Machine learning prediction of common disease risks and disease network construction using multi-source data
Principal Investigator:
Dr Lu Zhang
Approved Research ID:
60434
Approval date:
May 4th 2020
Lay summary
Quantifying an individual's risk for common diseases is an important goal of precision health. Genetic variant is a significant contributor for disease prediagnosis and prevention, but they were not attracted enough attention previously. Polygenic risk score (PRS), aggregating candidate disease alleles, has recently emerged as a standard approach to identify high risk individuals, but it has two major limitations. PRS is a linear model and does not account for nonlinear genetic interactions.

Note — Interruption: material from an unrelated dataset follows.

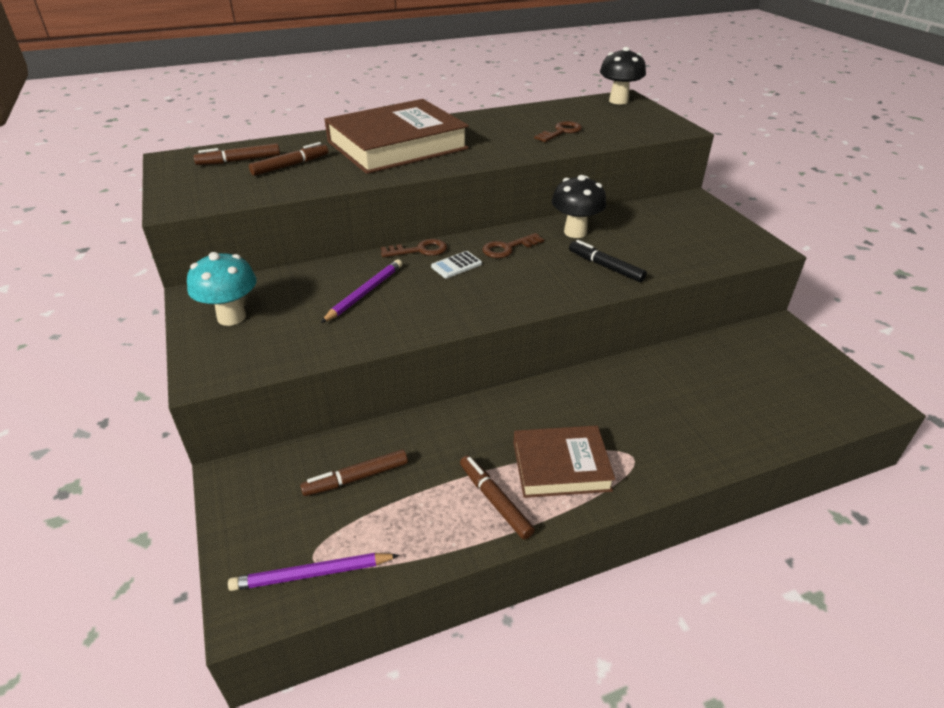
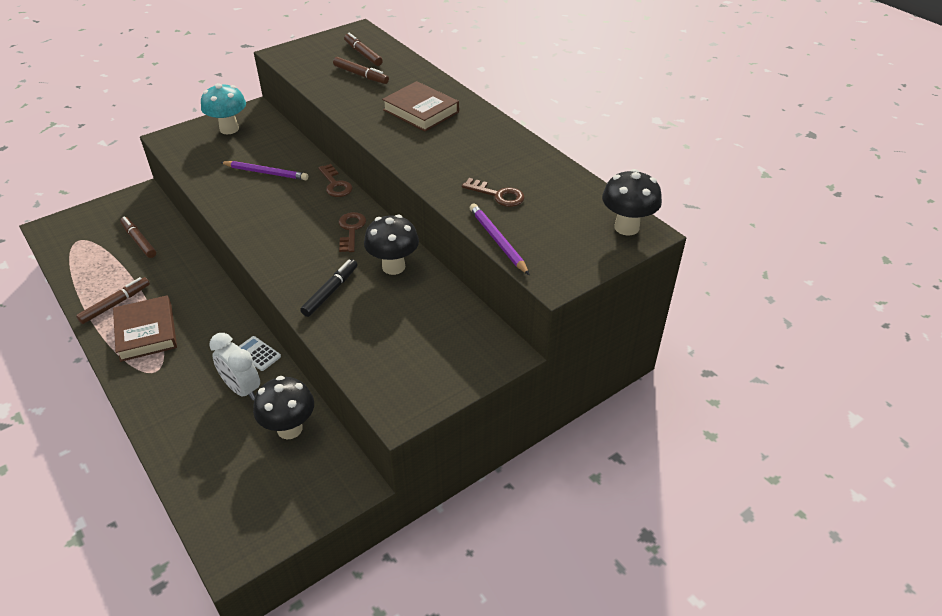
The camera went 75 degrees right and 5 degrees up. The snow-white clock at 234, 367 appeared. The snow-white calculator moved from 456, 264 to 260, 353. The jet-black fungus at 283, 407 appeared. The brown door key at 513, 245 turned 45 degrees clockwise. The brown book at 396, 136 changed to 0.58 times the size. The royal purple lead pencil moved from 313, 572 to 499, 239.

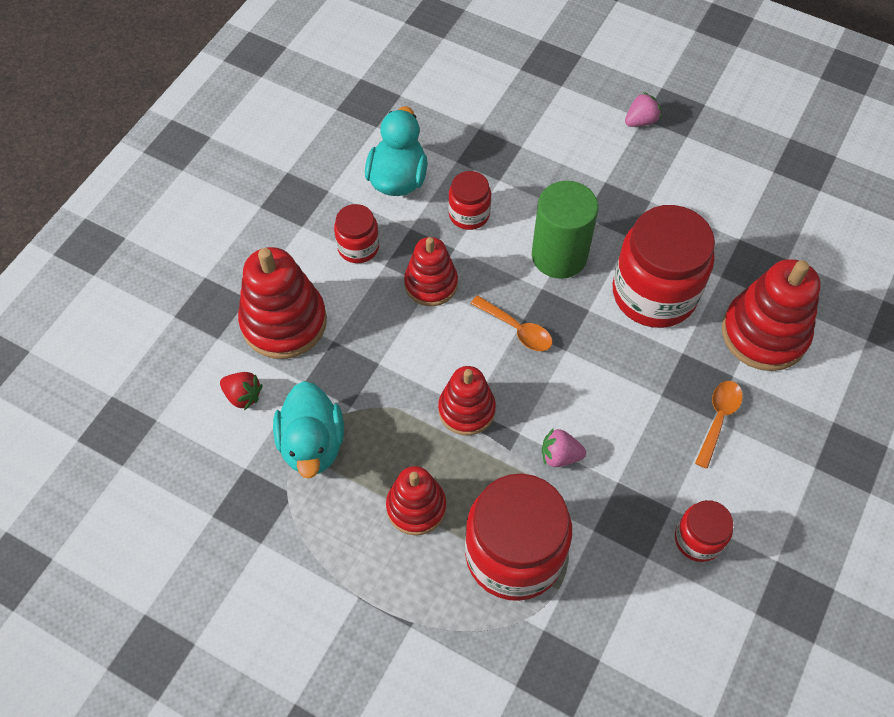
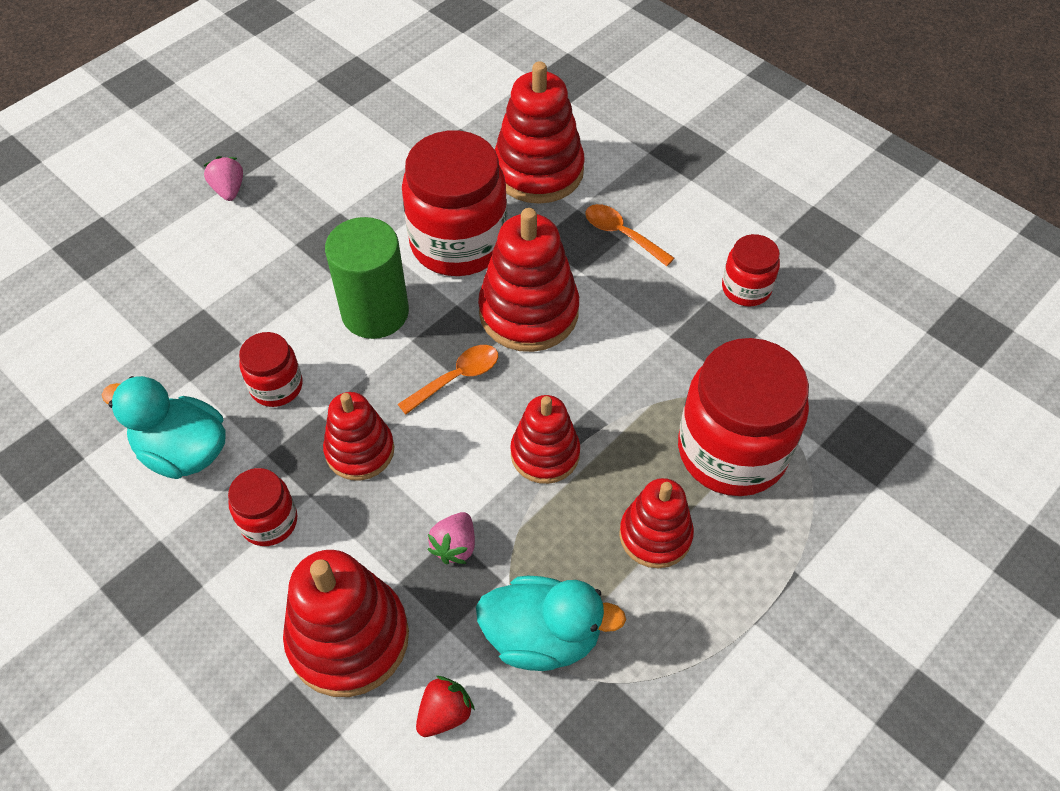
The camera went 75 degrees left and 5 degrees down. The rosy toy strawberry moved from 564, 447 to 451, 538. The scarlet ring stacker at 528, 280 appeared.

Moreover, PRS does not model lifestyle and environmental (L&E) factors and patient medical history, lab test and clinical images which often play significant roles in disease risk prediction. Unfortunately, the target diseases or populations may not have sufficient sample size for model training. These pose a substantial challenge to identify high-risk incident cases from general population by integrating multi-source data. In this project, we plan to design a computational framework for common disease prediction and disease network construction by integrating multi-source data. To integrate genetic and L&E factors, we design a deep learning model to capture the nonlinear relationship between predictors and between predictors and disease outcome. Dimensionality reduction methods will be used to represent a huge number of genetic variants in low dimension rather than pre-select them by hard thresholds. We further extend multi-dimensional Hawkes model to integrate disease risk scores, genetic association-based disease similarities and the medical history, lab test and clinical images to predict disease high risk individuals, their diagnostic time and disease similarity network. In order to resolve the poor predictive power due to the insufficient sample size of target populations or diseases, we design a transfer learning method to fine-tune the weights of deep learning model trained by source population/diseases with large enough sample size. This project could significantly improve the power of identifying disease high risk individuals from general population ahead of the clinical diagnosis. Our model model could provide the disease prediagnosis in a certain time period and the doctor can provide professional advice in lifestyle or pre-treatment in the early disease stages. This project is planned for 3 years.